Darauf kommt es aber gemäss Bundesgericht nicht an. Auch Mangelfolgeschäden können direkte Schäden sein, für welche ohne Verschulden gehaftet wird. Massgebendes Kriterium ist einzig, ob ein Schaden direkt durch die mangelhafte Kaufsache verursacht worden ist oder ob noch andere Schadensursachen hinzugetreten sind. 

Die Haftung für Folgeschäden im Bauvertrag 

Was dem Papageienverkäufer widerfahren ist, kann durchaus auch in einem Bauprojekt geschehen. Im Werkvertrag erfordert zwar die Haftung für Mangelfolge und Verzugsschäden eine Verletzung der gebotenen Sorgfalt (Verschulden). Dies ist jedoch kaum risikomindernd, findet sich doch bei Mängeln und Verzug, die dem Unternehmer zuzuordnen sind, meistens auch das entsprechende Verschulden. 

Bei Verzug in der Übergabe einer Wohnüberbauung mag es noch verkraftbar sein, wenn die Käufer einige Wochen im Hotel untergebracht werden müssen. Ist der Unternehmer hingegen in Verzug in einem Kraftwerkprojekt oder muss eine Produktionsanlage gestoppt werden, weil mangelhafte Betonarbeiten zu sanieren sind, führt dies schnell zu Schadenersatzforderungen in Millionenhöhe.

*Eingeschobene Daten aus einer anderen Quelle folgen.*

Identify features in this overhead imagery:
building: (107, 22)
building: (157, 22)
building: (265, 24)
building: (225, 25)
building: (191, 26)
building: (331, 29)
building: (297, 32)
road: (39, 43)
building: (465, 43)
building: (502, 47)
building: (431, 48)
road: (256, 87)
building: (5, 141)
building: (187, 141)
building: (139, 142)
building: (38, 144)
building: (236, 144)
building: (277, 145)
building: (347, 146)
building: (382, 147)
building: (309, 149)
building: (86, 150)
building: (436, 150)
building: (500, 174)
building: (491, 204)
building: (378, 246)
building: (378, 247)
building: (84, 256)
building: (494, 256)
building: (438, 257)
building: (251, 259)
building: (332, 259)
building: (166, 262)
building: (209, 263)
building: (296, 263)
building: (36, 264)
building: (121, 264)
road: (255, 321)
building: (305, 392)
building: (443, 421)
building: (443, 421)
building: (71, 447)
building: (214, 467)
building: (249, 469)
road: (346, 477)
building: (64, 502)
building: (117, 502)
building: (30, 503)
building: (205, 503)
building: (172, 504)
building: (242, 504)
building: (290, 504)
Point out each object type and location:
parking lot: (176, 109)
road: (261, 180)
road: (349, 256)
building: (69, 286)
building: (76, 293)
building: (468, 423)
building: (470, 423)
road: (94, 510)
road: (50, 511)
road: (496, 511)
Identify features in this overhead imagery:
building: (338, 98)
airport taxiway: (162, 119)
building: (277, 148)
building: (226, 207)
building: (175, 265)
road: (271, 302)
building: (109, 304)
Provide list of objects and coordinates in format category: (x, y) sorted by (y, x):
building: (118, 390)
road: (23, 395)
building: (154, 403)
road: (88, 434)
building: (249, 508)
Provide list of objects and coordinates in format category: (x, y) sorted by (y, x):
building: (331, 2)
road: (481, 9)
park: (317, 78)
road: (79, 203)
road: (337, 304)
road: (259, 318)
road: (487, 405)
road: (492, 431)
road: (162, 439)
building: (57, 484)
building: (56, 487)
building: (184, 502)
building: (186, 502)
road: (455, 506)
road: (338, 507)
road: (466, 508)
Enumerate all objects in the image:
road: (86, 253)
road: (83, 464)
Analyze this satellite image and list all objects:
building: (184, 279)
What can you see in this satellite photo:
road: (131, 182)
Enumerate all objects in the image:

Haftungsbegrenzungen gehören auch in Bauverträge 

Die gesetzlich vorgesehene unbegrenzte Haftung ist nicht in Stein gemeisselt. Sie kann vertraglich (fast) beliebig eingeschränkt werden. Weite Teile der Industrie tun dies auch. In der Baubranche besteht dagegen sehr wenig Verständnis für die vertragliche Behandlung der Haftungsrisiken. Wer eine Haftungsbegrenzung aushandeln will, stösst vielfach auf Unverständnis, sowohl bei Generalunternehmern als auch bei der öffentlichen Hand, oft mit dem Hinweis, das Gesetz sehe ja eine unbeschränkte Haftung vor. 

So nachvollziehbar der Grundgedanke des Gesetzes (wer einen Schaden verursacht, soll ihn auch ersetzen) auch sein mag, er wird der wirtschaftlichen Realität schon lange nicht mehr gerecht. 

Bauaufträge sind oft Teil eines Grossprojektes. Die Erträge des Bauunternehmers sind dann viel geringer als die Kosten des Gesamtprojekts und stehen in keinem Verhältnis zu den Erträgen, die der Bauherr mit dem Bauwerk auf Jahre hinaus generiert. 

Ein Unternehmer muss die Risiken, die er eingeht, langfristig durch entsprechende Risikomargen auffangen können. Das ist bei Grossrisiken, welche beispielsweise in Ertragsausfällen einer Bahnunternehmung oder eines Kraftwerks bestehen, schlicht unmöglich. 

Auch Versicherungen bieten keinen ausreichenden Schutz vor diesen Risiken. Die grössten Risiken aus der Vertragserfüllung sind als klassisches Unternehmerrisiko nicht (oder nur sehr eingeschränkt) versicherbar.

Selbstverständlich soll eine Haftungsbegrenzung nicht dem Unternehmer die Gewinnmarge sichern und ihn auch nicht von der Pflicht befreien, seine vertraglichen Verpflichtungen zu erfüllen. Bei Verzug oder Mängeln muss er sich Konventionalstrafen oder Preisminderungen gefallen lassen und die Mängel beheben, auch wenn ihm dies hohe Kosten verursacht. Diese Risiken gehören zu seinem Geschäft. Der Bauunternehmer kann sie beherrschen, betragsmässig abschätzen und einkalkulieren. Potentielle Ertragsausfälle seines Kun[1]den kann er hingegen weder abschätzen noch einkalkulieren. 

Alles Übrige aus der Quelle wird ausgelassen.